#### [Extrait]
========================
Damien Régnard sénat Français de l'étranger Damien Régnard sénat Français de l'étranger
Écrit par Marie-Pierre Parlange
Publié le 9 octobre 2018, mis à jour le 18 juin 2019

Installé aux Etats-Unis, à la Nouvelle-Orléans, depuis 22 ans, Damien Régnard vient d’être élu « par surprise » sénateur LR des Français établis hors de France. Cet entrepreneur parfois impatient de 52 ans, ancien patron de la Chambre de commerce franco-américaine, se dit en « phase de réadaptation » au rythme français sous les ors de la République mais il entend user de tout son poids au Sénat pour faire avancer la cause des Français de l’étranger au Parlement. 

 

Lepetitjournal.com : Vous venez de prendre vos fonctions de sénateur, à la suite de l’invalidation de l’élection de Jean-Pierre Bansard, avez-vous un commentaire à faire sur le sujet ? 

C’était très inattendu. Je savais qu’un recours avait été déposé mais les comptes de campagne avaient été validés par la commission nationale au mois de mars. La tête de liste étant responsable des comptes, j’ai été appelé en tant que 3eco-listier à remplacer Jean-Pierre Bansard. Je n’étais pas dans l’attente du poste mais chez moi en train de lancer différents projets. J’ai été plus que surpris.
========================
#### [Extrait de données]

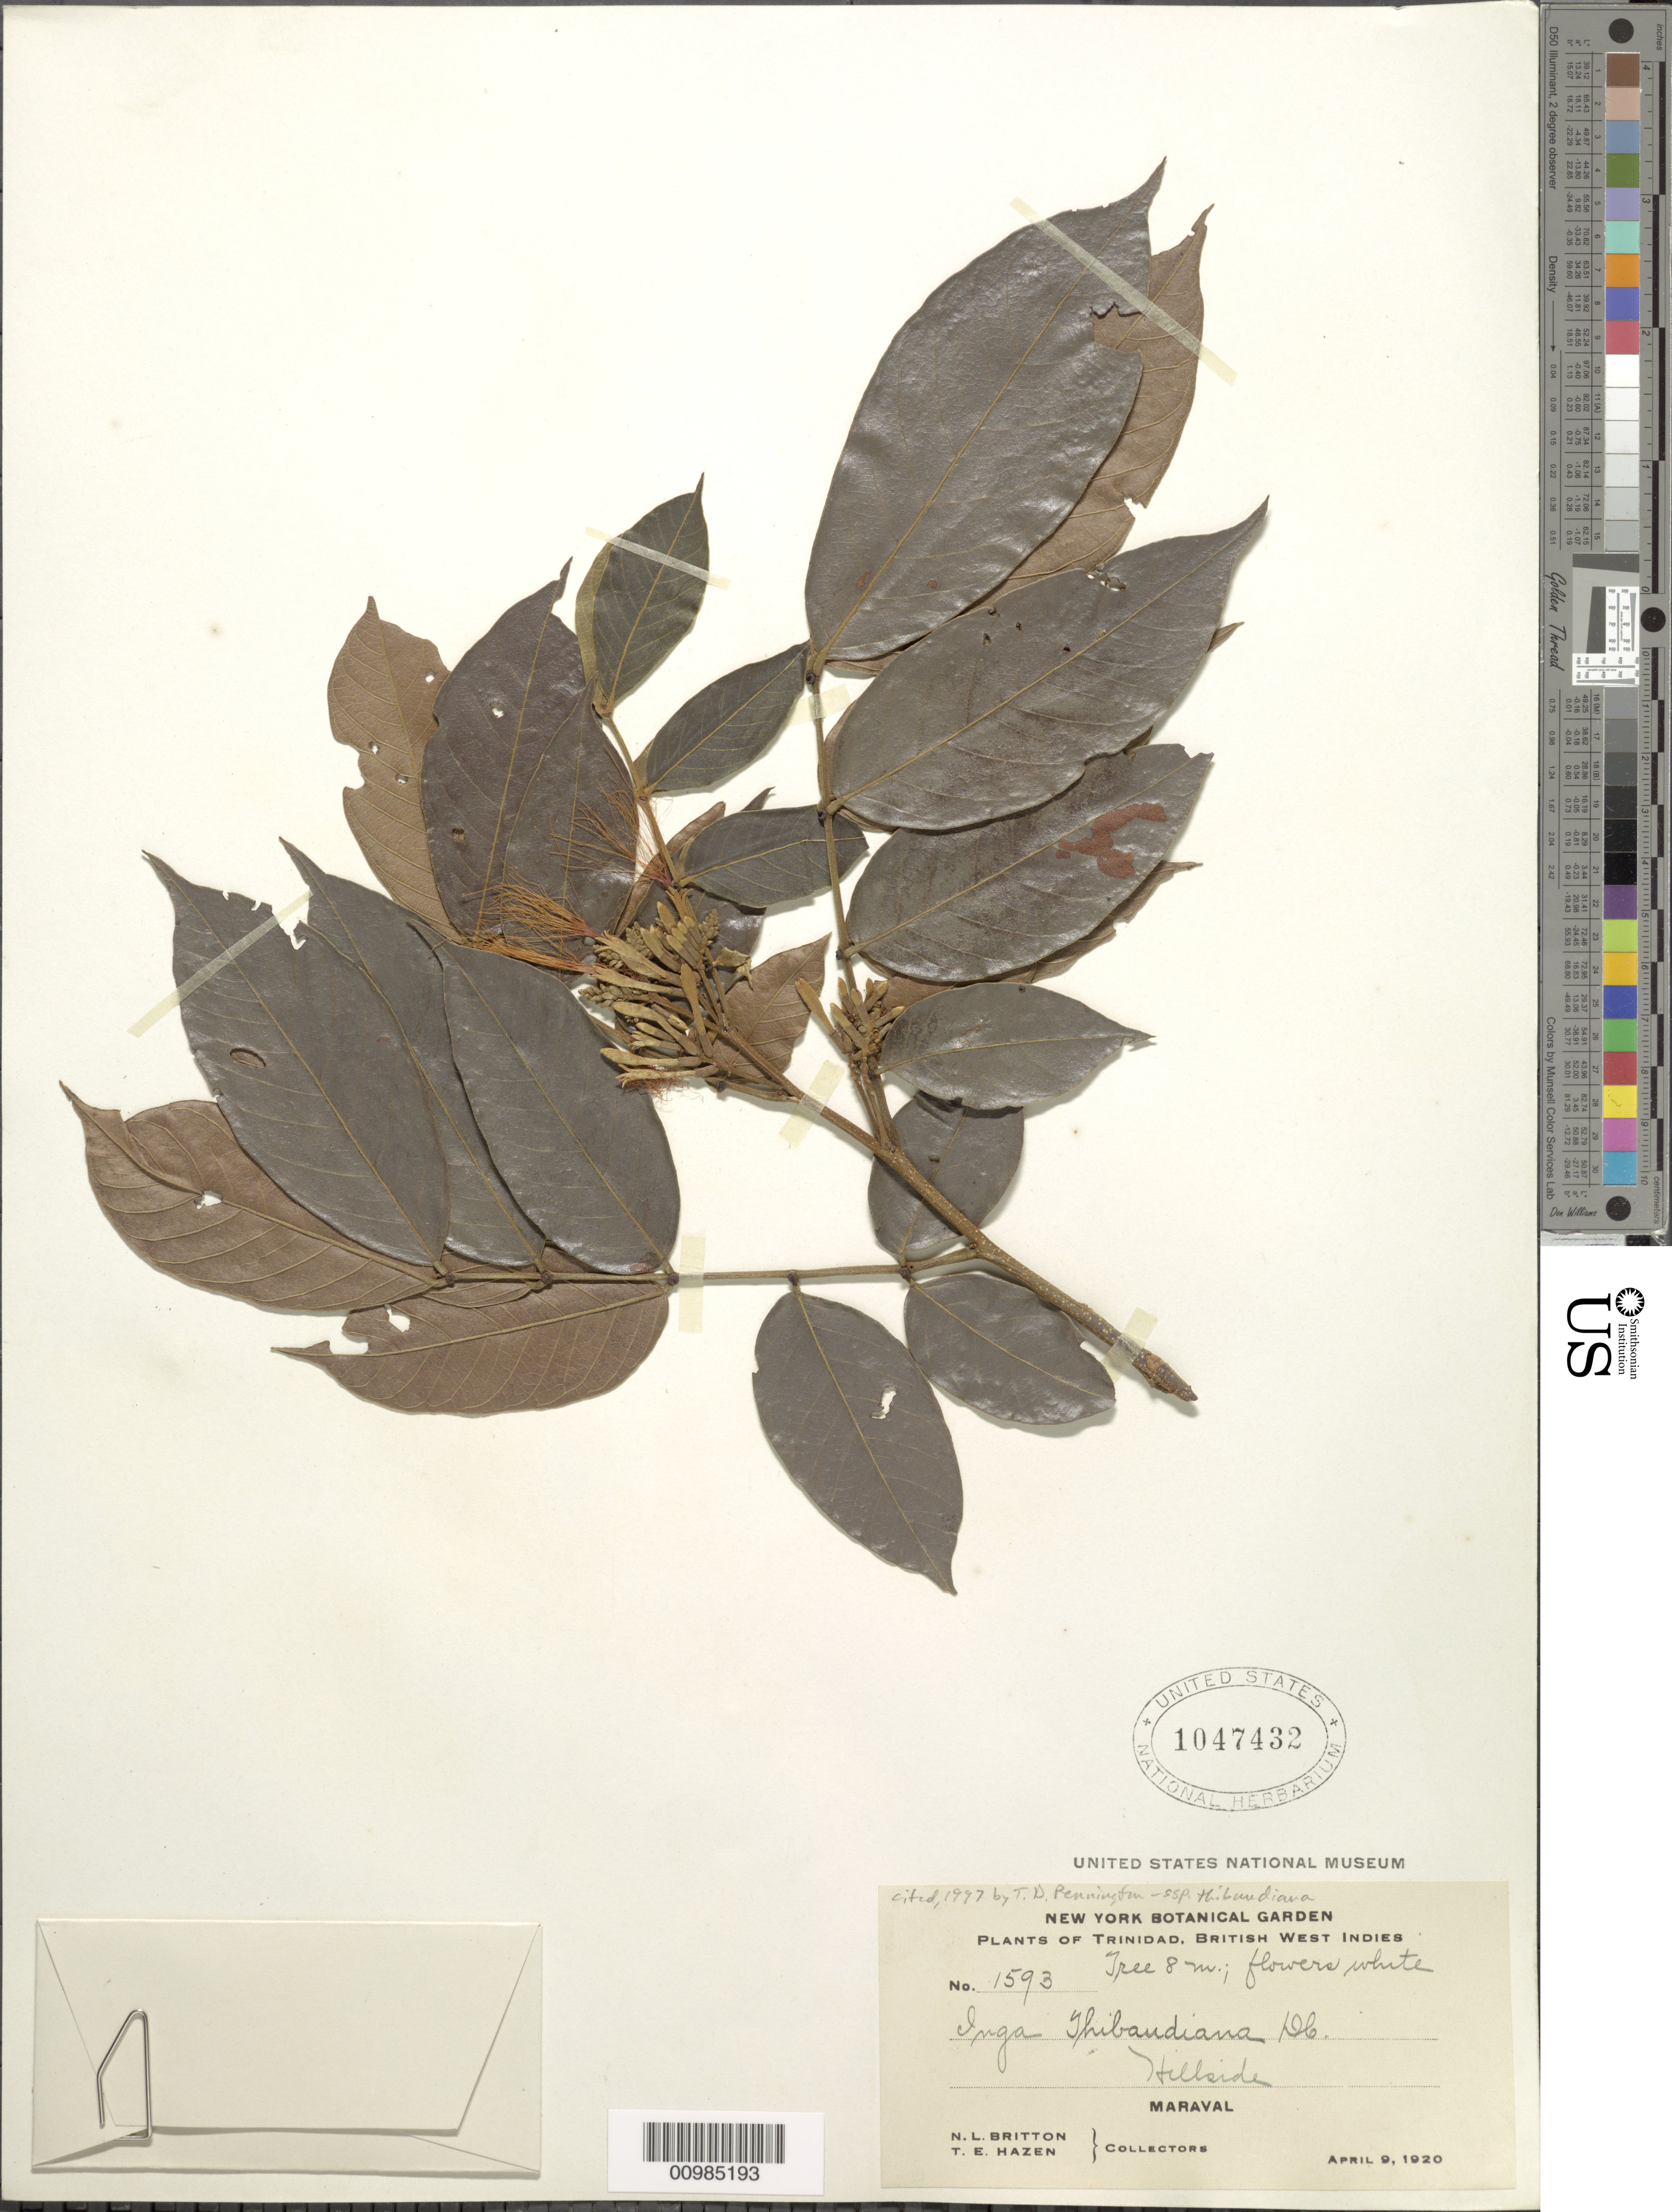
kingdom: Plantae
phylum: Tracheophyta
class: Magnoliopsida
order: Fabales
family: Fabaceae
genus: Inga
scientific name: Inga thibaudiana subsp. thibaudiana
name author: DC.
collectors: E. G. Britton & T. E. Hazen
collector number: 1593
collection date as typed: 09 Apr 1920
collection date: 1920-04-09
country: Trinidad and Tobago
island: Trinidad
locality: Maraval. Hillside.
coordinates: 0 N, 0 E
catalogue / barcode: US 1047432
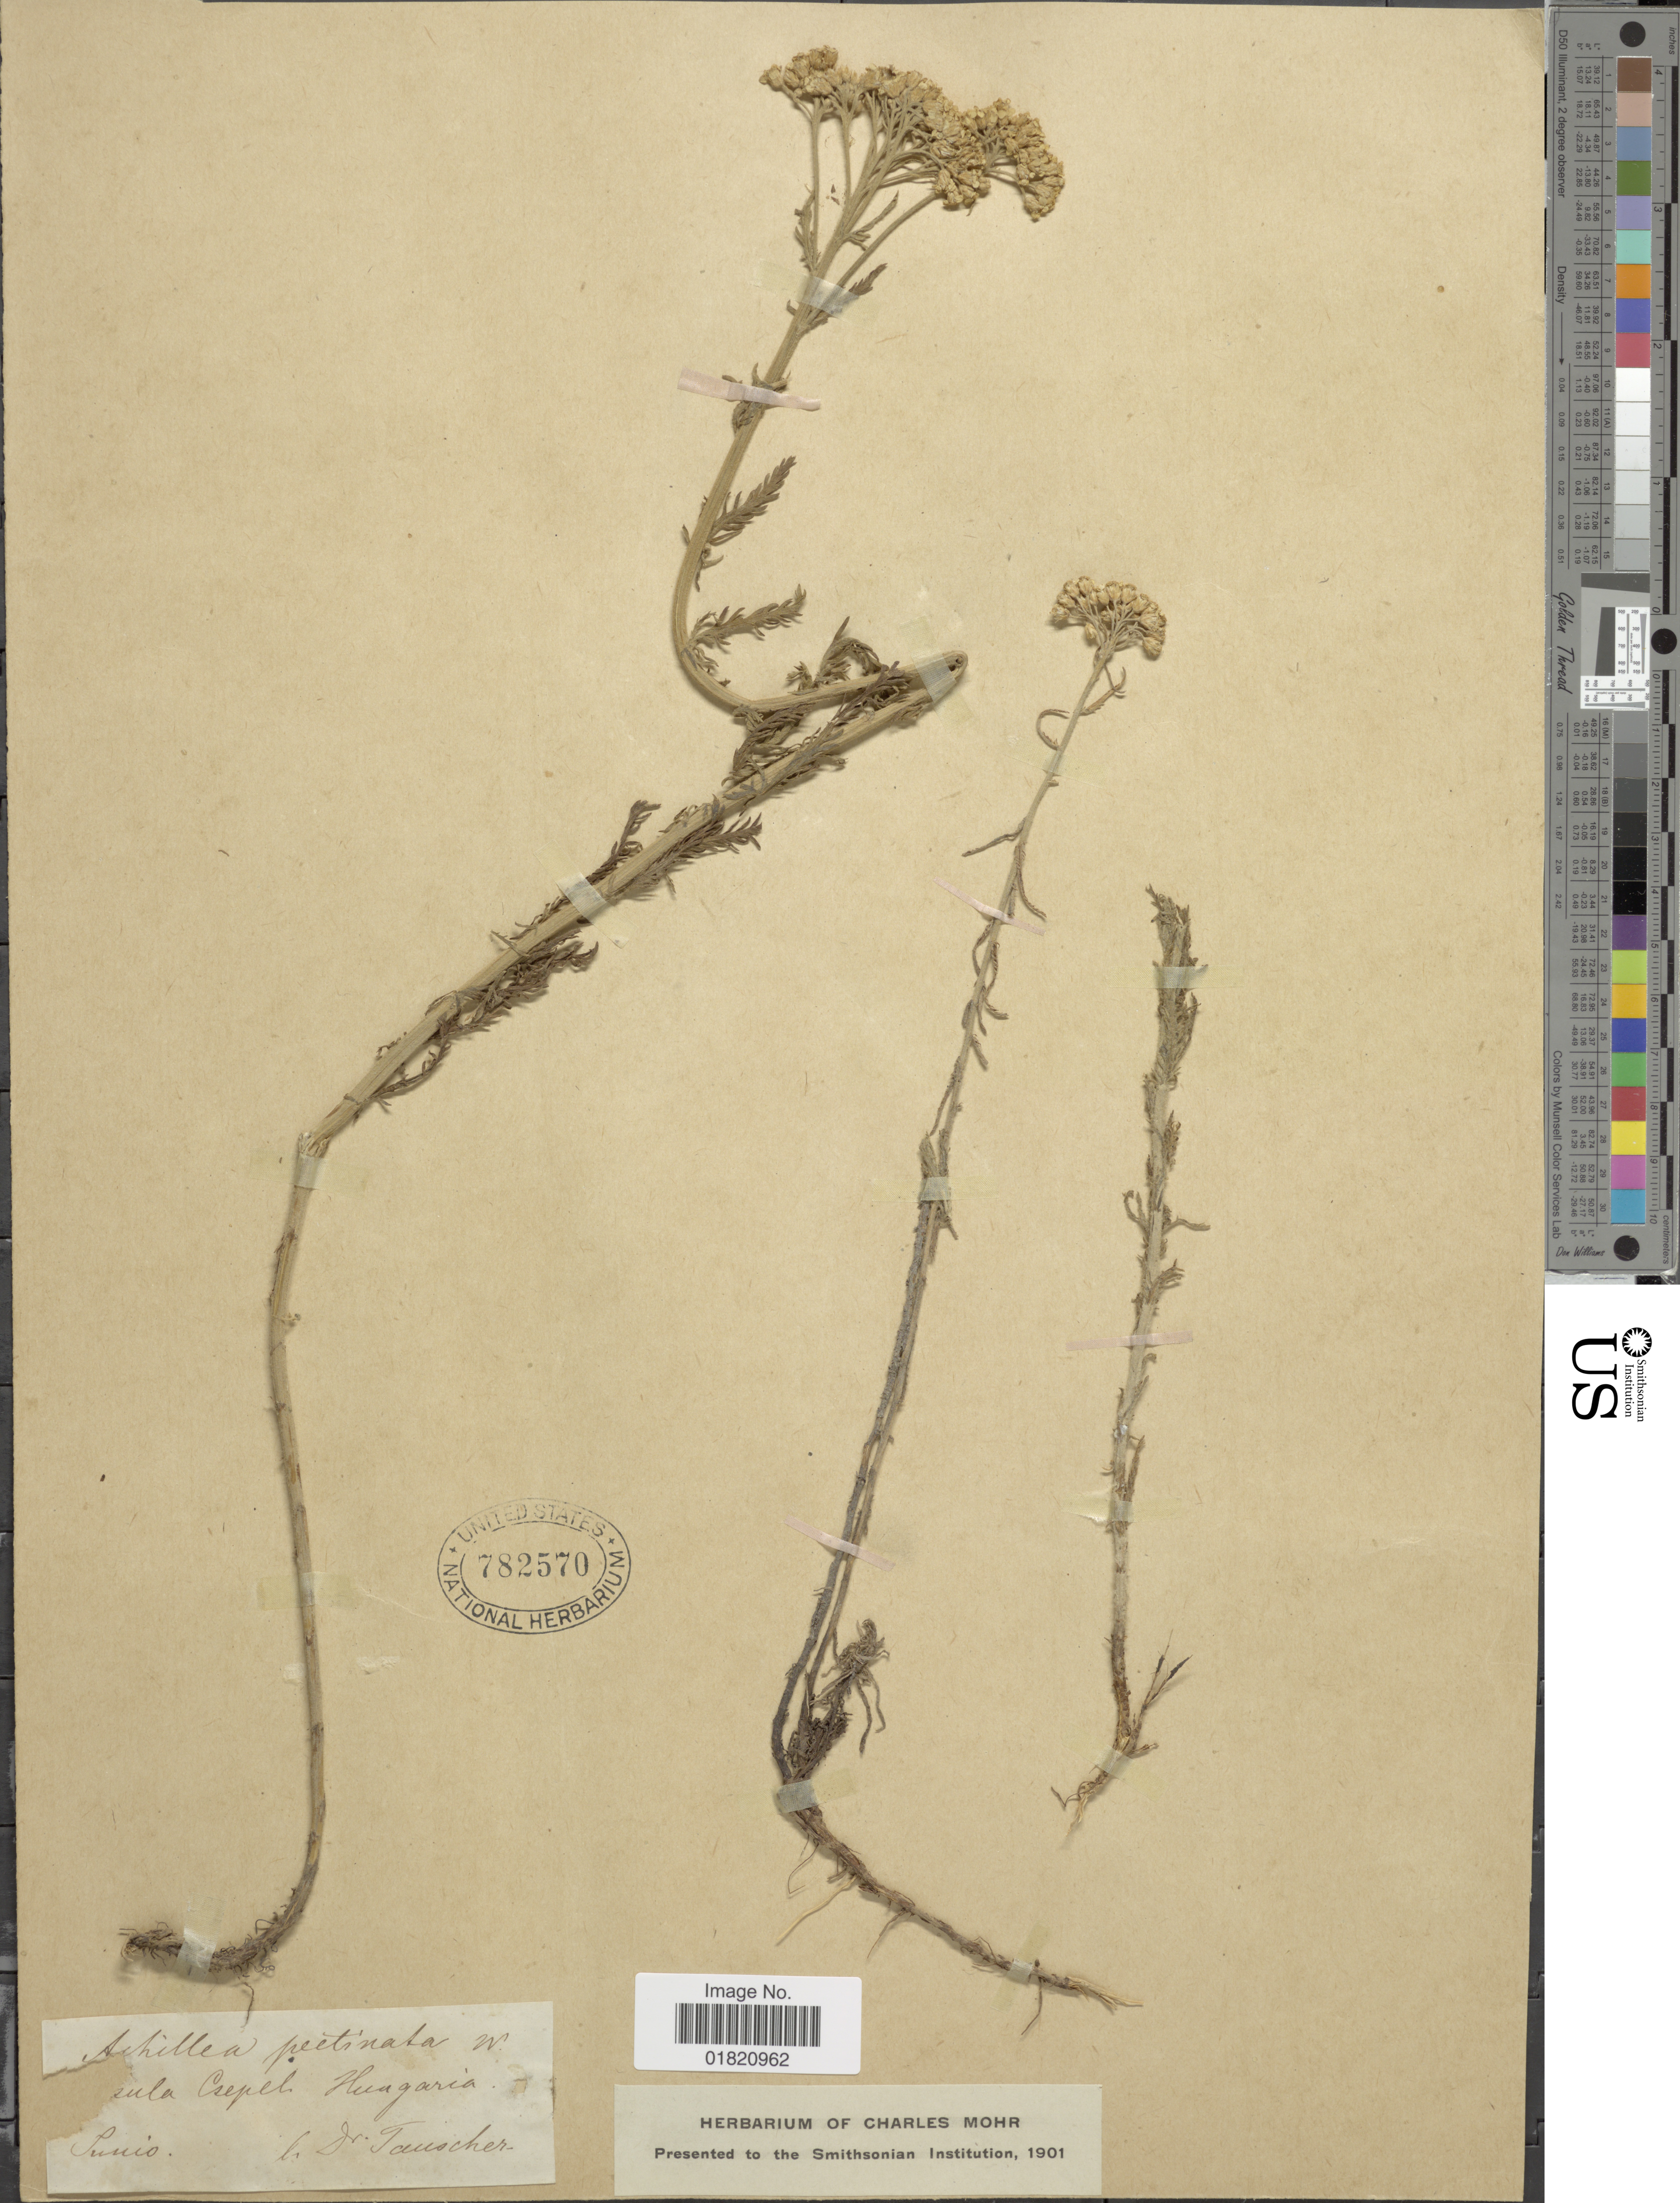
========================
#### [À faire]
#1 Indiquez, par oui ou par non, si chacune des affirmations suivantes concorde avec l'extrait, en citant à l'identique les mots de l'extrait qui tranchent la question. (a) Damien Régnard a 45 ans. (b) Damien Régnard a été élu sénateur LR. (c) Les comptes de campagne avaient été rejetés par la commission nationale au mois de mars.
#2 D'après l'extrait, quelle fonction Damien Régnard a-t-il exercée auparavant à la Chambre de commerce franco-américaine ?
#3 Recopiez le passage de l'extrait compris entre « Damien Régnard sénat Français de l'étranger Damien » et « l’étranger au Parlement. », ces deux bornes incluses.

#### [Corrigé]
#1
(a) Non : « Cet entrepreneur parfois impatient de 52 ans ».
(b) Oui : « vient d’être élu « par surprise » sénateur LR des Français établis hors de France ».
(c) Non : « les comptes de campagne avaient été validés par la commission nationale au mois de mars ».

#2 Il en a été le patron.

#3
Damien Régnard sénat Français de l'étranger Damien Régnard sénat Français de l'étranger
Écrit par Marie-Pierre Parlange
Publié le 9 octobre 2018, mis à jour le 18 juin 2019

Installé aux Etats-Unis, à la Nouvelle-Orléans, depuis 22 ans, Damien Régnard vient d’être élu « par surprise » sénateur LR des Français établis hors de France. Cet entrepreneur parfois impatient de 52 ans, ancien patron de la Chambre de commerce franco-américaine, se dit en « phase de réadaptation » au rythme français sous les ors de la République mais il entend user de tout son poids au Sénat pour faire avancer la cause des Français de l’étranger au Parlement.